Skip to content

Koren Appointed to a Distinguished University Professorship

05/17/2010

Koren and Coleman

 

ME Professor Yoram Koren has been named James J. Duderstadt Distinguished University Professor (DUP) of Manufacturing. The Distinguished University Professorships recognize exceptional scholarly and creative achievements, national and international reputation, and superior teaching skills. The professorships, along with an annual research supplement, are bestowed with the intent to give recipients the opportunity to pursue scholarly activities that will ensure the greatest contribution to the University and the nation. The distinction is held until retirement. Koren is the second DUP in the ME department of a total of seven in the College of Engineering.

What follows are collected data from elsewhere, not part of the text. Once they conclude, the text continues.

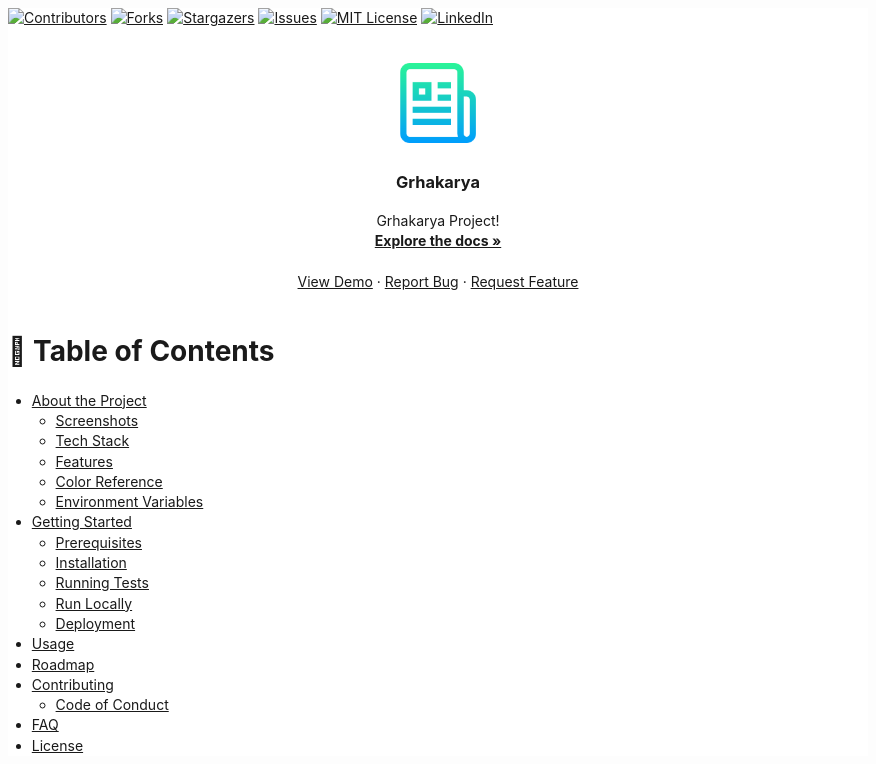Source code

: 
<a name="readme-top"></a>






[![Contributors][contributors-shield]][contributors-url]
[![Forks][forks-shield]][forks-url]
[![Stargazers][stars-shield]][stars-url]
[![Issues][issues-shield]][issues-url]
[![MIT License][license-shield]][license-url]
[![LinkedIn][linkedin-shield]][linkedin-url]




<br />
<div align="center">
  <a href="https://github.com/othneildrew/Best-README-Template">
    <img src="images/logo.png" alt="Logo" width="80" height="80">
  </a>

  <h3 align="center">Grhakarya</h3>

  <p align="center">
    Grhakarya Project!
    <br />
    <a href="https://github.com/othneildrew/Best-README-Template"><strong>Explore the docs »</strong></a>
    <br />
    <br />
    <a href="https://github.com/othneildrew/Best-README-Template">View Demo</a>
    ·
    <a href="https://github.com/othneildrew/Best-README-Template/issues">Report Bug</a>
    ·
    <a href="https://github.com/othneildrew/Best-README-Template/issues">Request Feature</a>
  </p>
</div>


# :notebook_with_decorative_cover: Table of Contents

- [About the Project](#star2-about-the-project)
  * [Screenshots](#camera-screenshots)
  * [Tech Stack](#space_invader-tech-stack)
  * [Features](#dart-features)
  * [Color Reference](#art-color-reference)
  * [Environment Variables](#key-environment-variables)
- [Getting Started](#toolbox-getting-started)
  * [Prerequisites](#bangbang-prerequisites)
  * [Installation](#gear-installation)
  * [Running Tests](#test_tube-running-tests)
  * [Run Locally](#running-run-locally)
  * [Deployment](#triangular_flag_on_post-deployment)
- [Usage](#eyes-usage)
- [Roadmap](#compass-roadmap)
- [Contributing](#wave-contributing)
  * [Code of Conduct](#scroll-code-of-conduct)
- [FAQ](#grey_question-faq)
- [License](#warning-license)

[contributors-shield]: https://img.shields.io/github/contributors/othneildrew/Best-README-Template.svg?style=for-the-badge
[contributors-url]: https://github.com/othneildrew/Best-README-Template/graphs/contributors
[forks-shield]: https://img.shields.io/github/forks/othneildrew/Best-README-Template.svg?style=for-the-badge
[forks-url]: https://github.com/othneildrew/Best-README-Template/network/members
[stars-shield]: https://img.shields.io/github/stars/othneildrew/Best-README-Template.svg?style=for-the-badge
[stars-url]: https://github.com/othneildrew/Best-README-Template/stargazers
[issues-shield]: https://img.shields.io/github/issues/othneildrew/Best-README-Template.svg?style=for-the-badge
[issues-url]: https://github.com/othneildrew/Best-README-Template/issues
[license-shield]: https://img.shields.io/github/license/othneildrew/Best-README-Template.svg?style=for-the-badge
[license-url]: https://github.com/othneildrew/Best-README-Template/blob/master/LICENSE.txt
[linkedin-shield]: https://img.shields.io/badge/-LinkedIn-black.svg?style=for-the-badge&logo=linkedin&colorB=555
[linkedin-url]: https://linkedin.com/in/othneildrew
[product-screenshot]: images/screenshot.png
[Python]: https://img.shields.io/badge/Python-000000?style=for-the-badge&logo=python&logoColor=white
[Python-url]: https://www.python.org/
[React.js]: https://img.shields.io/badge/React-20232A?style=for-the-badge&logo=react&logoColor=61DAFB
[React-url]: https://reactjs.org/
[FastAPI]: https://img.shields.io/badge/FastAPI-35495E?style=for-the-badge&logo=fastapi&logoColor=4FC08D
[FastAPI-url]: https://fastapi.tiangolo.com/
[DynamoDB]: https://img.shields.io/badge/DynamoDB-DD0031?style=for-the-badge&logo=dynamodb&logoColor=white
[DynamoDB-url]: https://aws.amazon.com/dynamodb/
[Docker]: https://img.shields.io/badge/Docker-4A4A55?style=for-the-badge&logo=docker&logoColor=FF3E00
[Docker-url]: https://www.docker.com/
[GithubAction]: https://img.shields.io/badge/Github_Actions-FF2D20?style=for-the-badge&logo=GithubActions&logoColor=white
[GithubAction-url]: https://github.com/features/actions
[Render]: https://img.shields.io/badge/Render-563D7C?style=for-the-badge&logo=render&logoColor=white
[Render-url]: https://render.com/
[JQuery.com]: https://img.shields.io/badge/jQuery-0769AD?style=for-the-badge&logo=jquery&logoColor=white
[JQuery-url]: https://jquery.com 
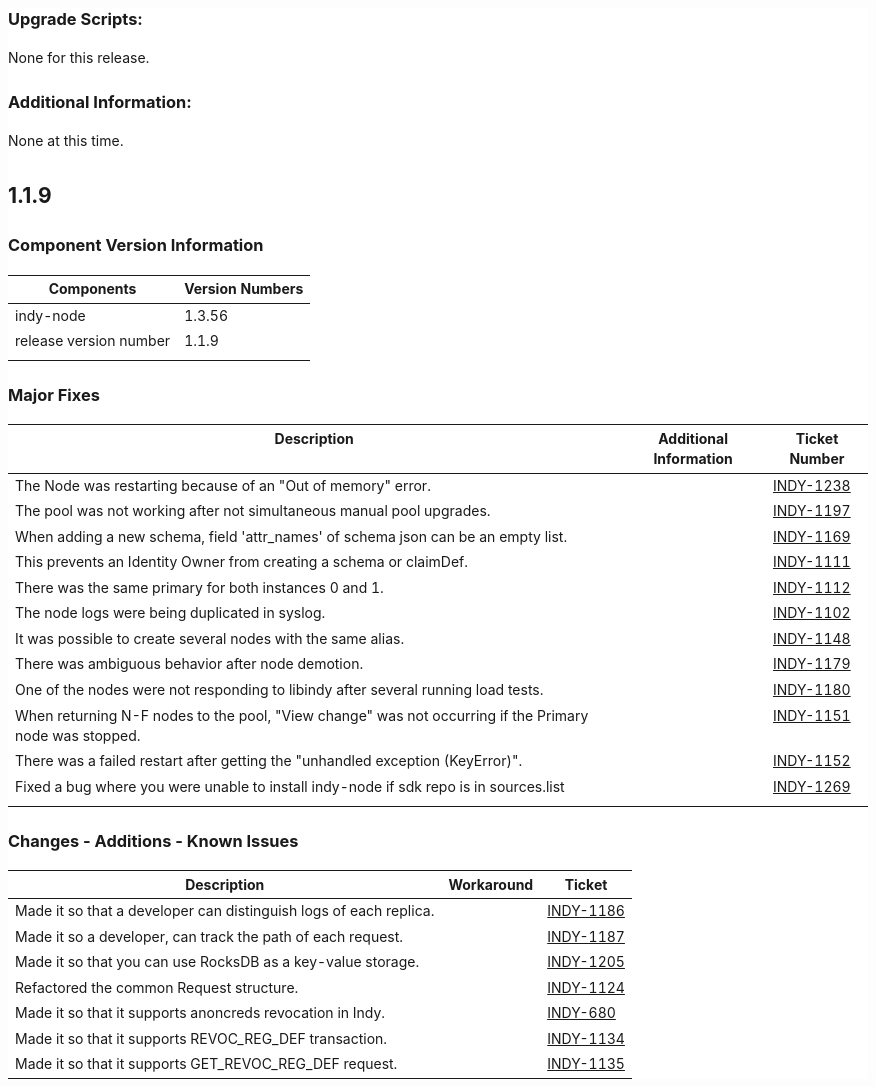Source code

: ### Upgrade Scripts:

None for this release.

### Additional Information:

None at this time.


## 1.1.9

### Component Version Information

| Components | Version Numbers |
| --- | --- |
| indy-node | 1.3.56 |
| release version number | 1.1.9 |
|   |   |   |

### Major Fixes

| Description | Additional Information | Ticket Number |
| --- | --- | --- |
| The Node was restarting because of an &quot;Out of memory&quot; error. |   | [INDY-1238](https://jira.hyperledger.org/browse/INDY-1238) |
| The pool was not working after not simultaneous manual pool upgrades. |   | [INDY-1197](https://jira.hyperledger.org/browse/INDY-1197) |
| When adding a new schema, field &#39;attr\_names&#39; of schema json can be an empty list. |   | [INDY-1169](https://jira.hyperledger.org/browse/INDY-1169) |
| This prevents an Identity Owner from creating a schema or claimDef. |   | [INDY-1111](https://jira.hyperledger.org/browse/INDY-1111) |
| There was the same primary for both instances 0 and 1. |   | [INDY-1112](https://jira.hyperledger.org/browse/INDY-1112) |
| The node logs were being duplicated in syslog. |   | [INDY-1102](https://jira.hyperledger.org/browse/INDY-1102) |
| It was possible to create several nodes with the same alias. |   | [INDY-1148](https://jira.hyperledger.org/browse/INDY-1148) |
| There was ambiguous behavior after node demotion. |   | [INDY-1179](https://jira.hyperledger.org/browse/INDY-1179) |
| One of the nodes were not responding to libindy after several running load tests. |   | [INDY-1180](https://jira.hyperledger.org/browse/INDY-1180) |
| When returning N-F nodes to the pool, &quot;View change&quot; was not occurring if the Primary node was stopped. |   | [INDY-1151](https://jira.hyperledger.org/browse/INDY-1151) |
| There was a failed restart after getting the &quot;unhandled exception (KeyError)&quot;. |   | [INDY-1152](https://jira.hyperledger.org/browse/INDY-1152) |
| Fixed a bug where you were unable to install indy-node if sdk repo is in sources.list   |   |[INDY-1269](https://jira.hyperledger.org/browse/INDY-1269)   |
|   |   |   |   |

### Changes - Additions - Known Issues

| Description | Workaround | Ticket |
| --- | --- | --- |
| Made it so that a developer can distinguish logs of each replica. |   | [INDY-1186](https://jira.hyperledger.org/browse/INDY-1186) |
| Made it so a developer, can track the path of each request. |   | [INDY-1187](https://jira.hyperledger.org/browse/INDY-1187) |
| Made it so that you can use RocksDB as a key-value storage. |   | [INDY-1205](https://jira.hyperledger.org/browse/INDY-1205) |
| Refactored the common Request structure. |   | [INDY-1124](https://jira.hyperledger.org/browse/INDY-1124) |
| Made it so that it supports anoncreds revocation in Indy. |   | [INDY-680](https://jira.hyperledger.org/browse/INDY-680) |
| Made it so that it supports REVOC\_REG\_DEF transaction. |   | [INDY-1134](https://jira.hyperledger.org/browse/INDY-1134) |
| Made it so that it supports GET\_REVOC\_REG\_DEF request. |   | [INDY-1135](https://jira.hyperledger.org/browse/INDY-1135) |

In 1981, when Duderstadt became the Dean of Engineering he established the Center for Robotics and Integrated Manufacturing, and appointed Koren as the director of its Integrated Design and Manufacturing Division. Koren worked jointly with Duderstadt to establish the University of Michigan as a prime research institute for manufacturing. From 1988 until 1996 Duderstadt served as the President of the University. Today, Koren is internationally recognized for innovative contributions to flexible automation and reconfigurable manufacturing systems. He is a member of the U.S. National Academy of Engineering, and is credited with conceiving of the reconfigurable manufacturing paradigm and as a pioneer in establishing flexible automation, computer numerical control and adaptive control of machine tools as research fields and an educational discipline.

RMT

 

A significant and internationally-recognized aspect of Koren’s professional career is his pioneering research with reconfigurable manufacturing. In 1996, Koren founded the Engineering Research Center (ERC) for Reconfigurable Manufacturing Systems (RMS), and currently serves as its director. The ERC-RMS, sponsored first by the National Science Foundation and currently operating solely on industry support, graduated 80 Ph.D. students and 270 Masters students, many of whom are working in U.S. industries and national labs, and 12 as professors at universities. Koren is credited with conceiving of the idea of RMS and defines the term as a system that has “exactly the production resources needed, exactly when needed.” Koren has seven patents on reconfiguration technologies, and an additional seven patents on flexible automation and robotics. According to GoogleScholar more than 9000 papers have cited Koren’s works in these areas.

Cover

 

Koren’s agenda is to create a new manufacturing paradigm for the new century. Sustainable manufacturing and personalized production will be the foundation of the new paradigm. Koren views RMS as an important cornerstone of sustainable manufacturing. “I want to build on what we’ve achieved in reconfigurable manufacturing and go to the next step by doing something which is good for the nation’s economy, can increase and sustain manufacturing jobs in the U.S., and is also good for the environment,” he said. His interpretation of sustainability, as applied to manufacturing, also means manufacturing that will sustain within the United States. This feature, called Competitive Sustainable Manufacturing, is vital for building a healthy society, because the jobs that manufacturing makes available fit the middle-class, and a strong middle-class is essential for building a healthy society.

Personalized Car

 

The economic advantage of competitive sustainable manufacturing affects both large corporations and small businesses.  One example is the personalized production paradigm in which products, without their accessories, are designed by enterprises with an open-architecture structure that allows consumers to personalize their products by adding accessories. Under the personalized production paradigm, consumers would be able to design the interior of their cars to fit their specific lifestyles. Koren advocates this model as a strategy for sustaining manufacturing jobs within the United States because on one hand it depends on small businesses to design and produce specialized modules such as the dog baskets, and on the other hand it depends on domestic enterprises like General Motors to assemble the cars quickly so consumers get their personalized cars within a short delivery time.

Koren believes that this model, in conjunction with the flexibility and efficiency gained by RMS for assembly and machining systems, are the direction that industry must move toward in creating a new competitive manufacturing paradigm that will benefit the society, the economy and the environment.